[Saved entries]

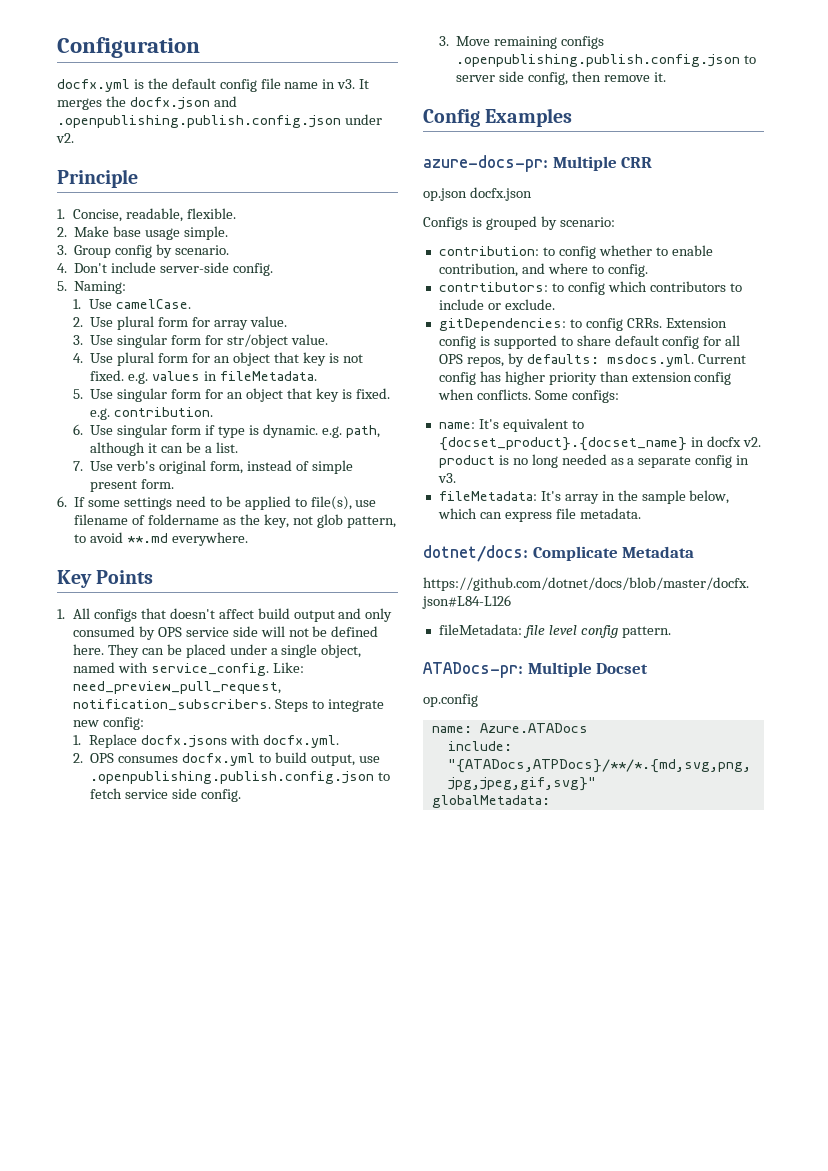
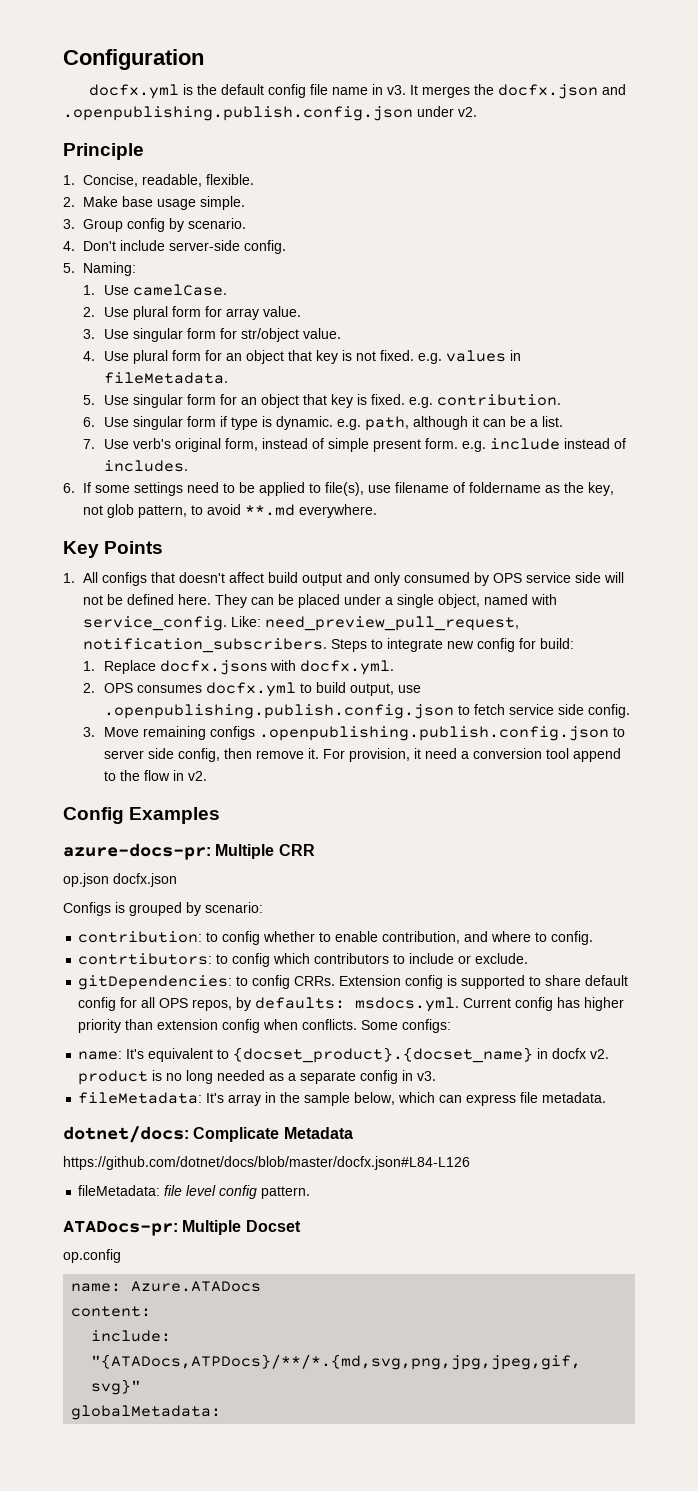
(175, 484) none -> [461,438,626,452] [103,460,188,472] e.g. include instead of includes.
[102,717,144,730] config: -> [477,638,575,652] config for build:
(666, 77) none -> [322,748,621,762] [103,770,207,781] For provision, it need a conversion tool append to the flow in v2.
(588, 728) none -> [71,1306,152,1317] // content:

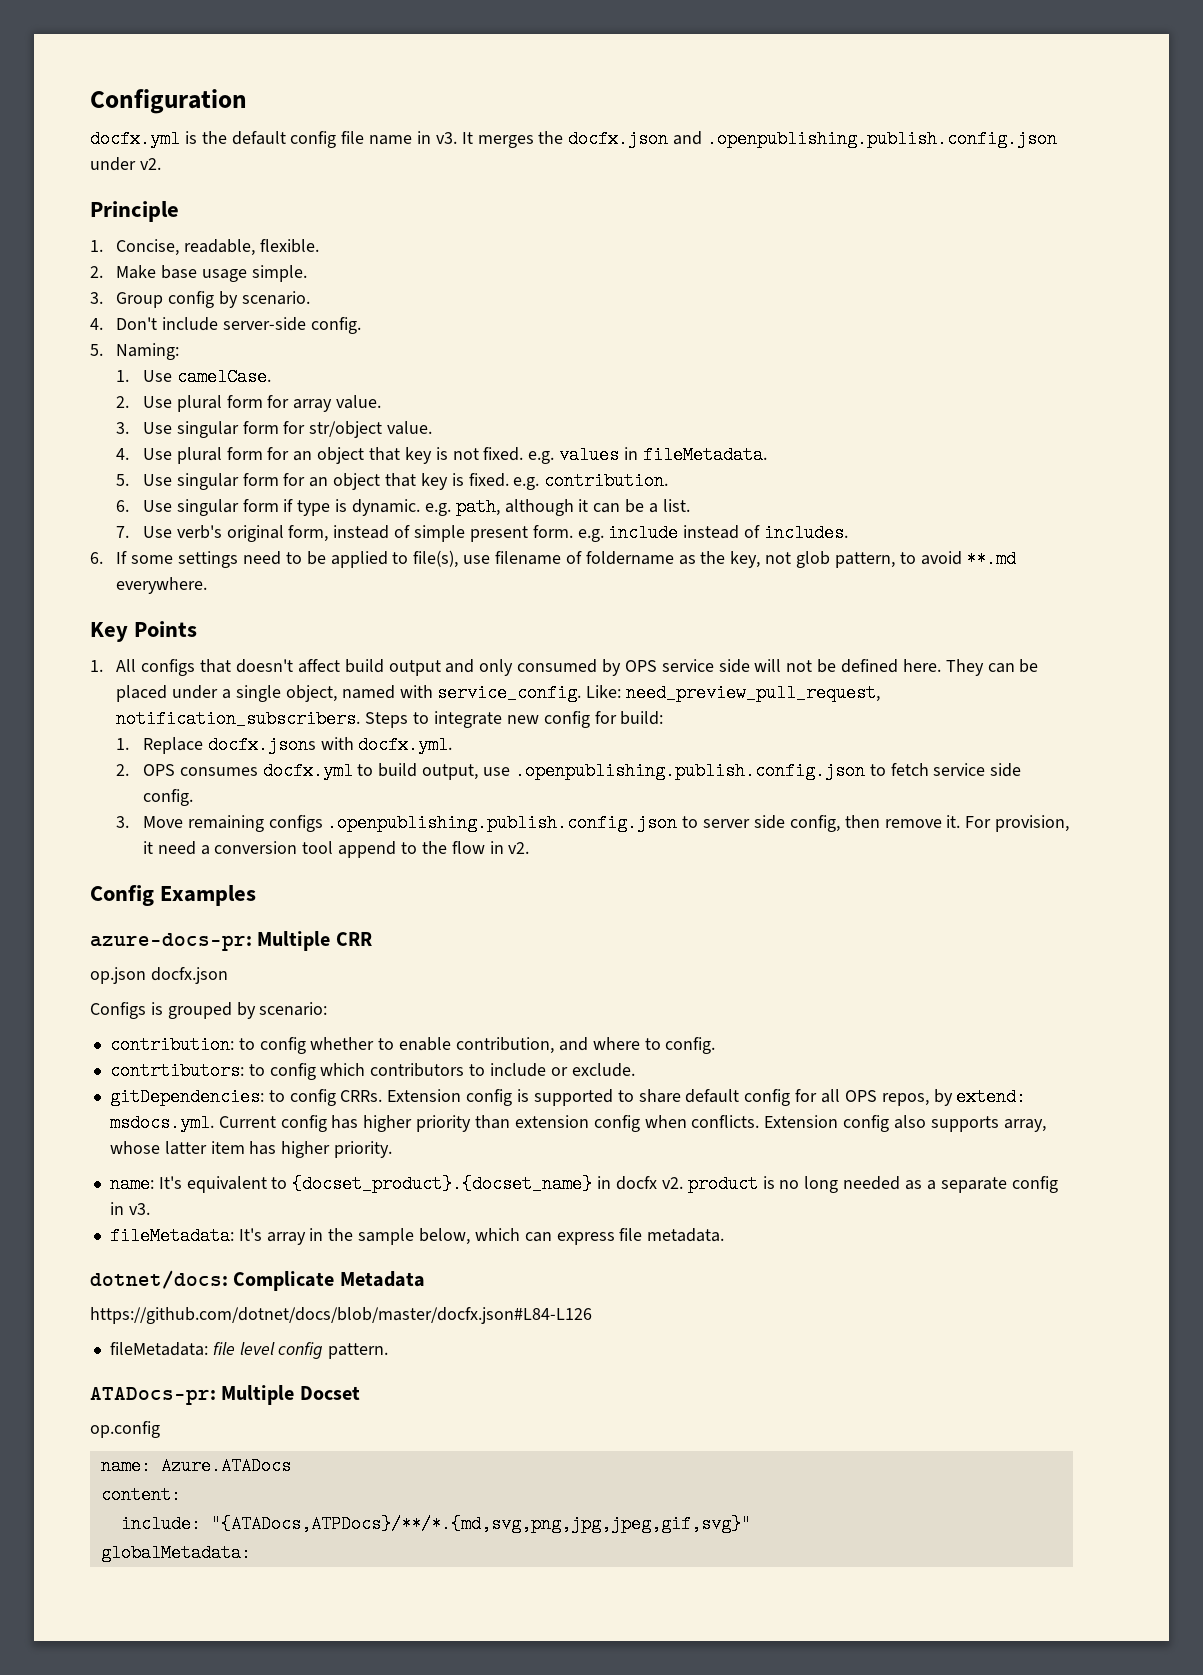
[255,997,346,1009] defaults: -> [956,1088,1027,1106] extend:
[361,1019,452,1033] Some configs: -> [764,1115,1046,1132] [109,1141,393,1158] Extension config also supports array, whose latter item has higher priority.

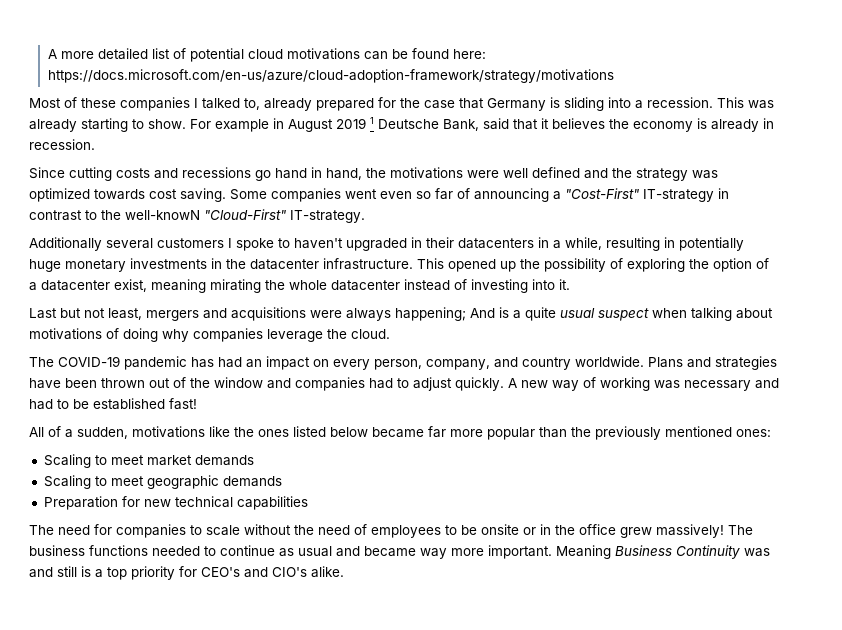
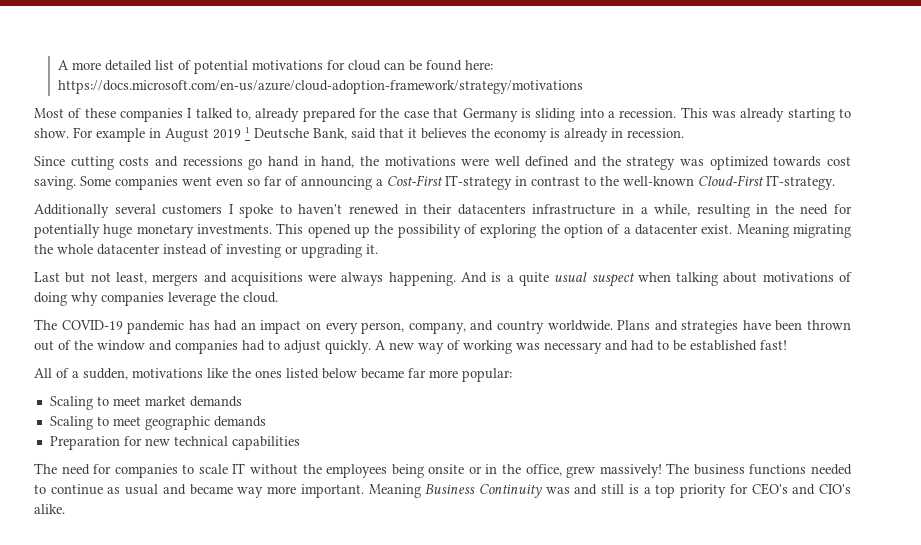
[247,48,360,60] cloud motivations -> [252,60,382,71] motivations for cloud
[565,188,639,199] "Cost-First" -> [387,175,443,186] Cost-First
[125,209,286,220] well-knowN "Cloud-First" -> [623,175,764,186] well-known Cloud-First
[346,238,407,251] upgraded -> [349,204,400,215] renewed
(534, 243) none -> [532,204,616,215] infrastructure
[679,237,744,251] [29,258,413,272] potentially huge monetary investments in the datacenter infrastructure. -> [774,204,852,215] [34,224,272,238] the need for potentially huge monetary investments.
[114,279,261,293] exist, meaning mirating -> [701,224,852,238] exist. Meaning migrating
[532,279,555,290] into -> [285,244,362,258] or upgrading
[395,307,466,321] happening; -> [388,272,456,286] happening.
[487,426,771,440] popular than the previously mentioned ones: -> [462,368,512,382] popular:
(240, 530) none -> [232,463,246,474] IT
[318,524,477,538] need of employees to be -> [326,464,424,478] employees being
[579,524,616,535] office -> [525,464,562,476] office,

» The problem
Give back exactly the lines above starting at the line where "-> [387,175,443,186] Cost-First" appears and ending at the line where "[679,237,744,251] [29,258,413,272] potentially" appears, both included, with no other lines.

» Your solution
[565,188,639,199] "Cost-First" -> [387,175,443,186] Cost-First
[125,209,286,220] well-knowN "Cloud-First" -> [623,175,764,186] well-known Cloud-First
[346,238,407,251] upgraded -> [349,204,400,215] renewed
(534, 243) none -> [532,204,616,215] infrastructure
[679,237,744,251] [29,258,413,272] potentially huge monetary investments in the datacenter infrastructure. -> [774,204,852,215] [34,224,272,238] the need for potentially huge monetary investments.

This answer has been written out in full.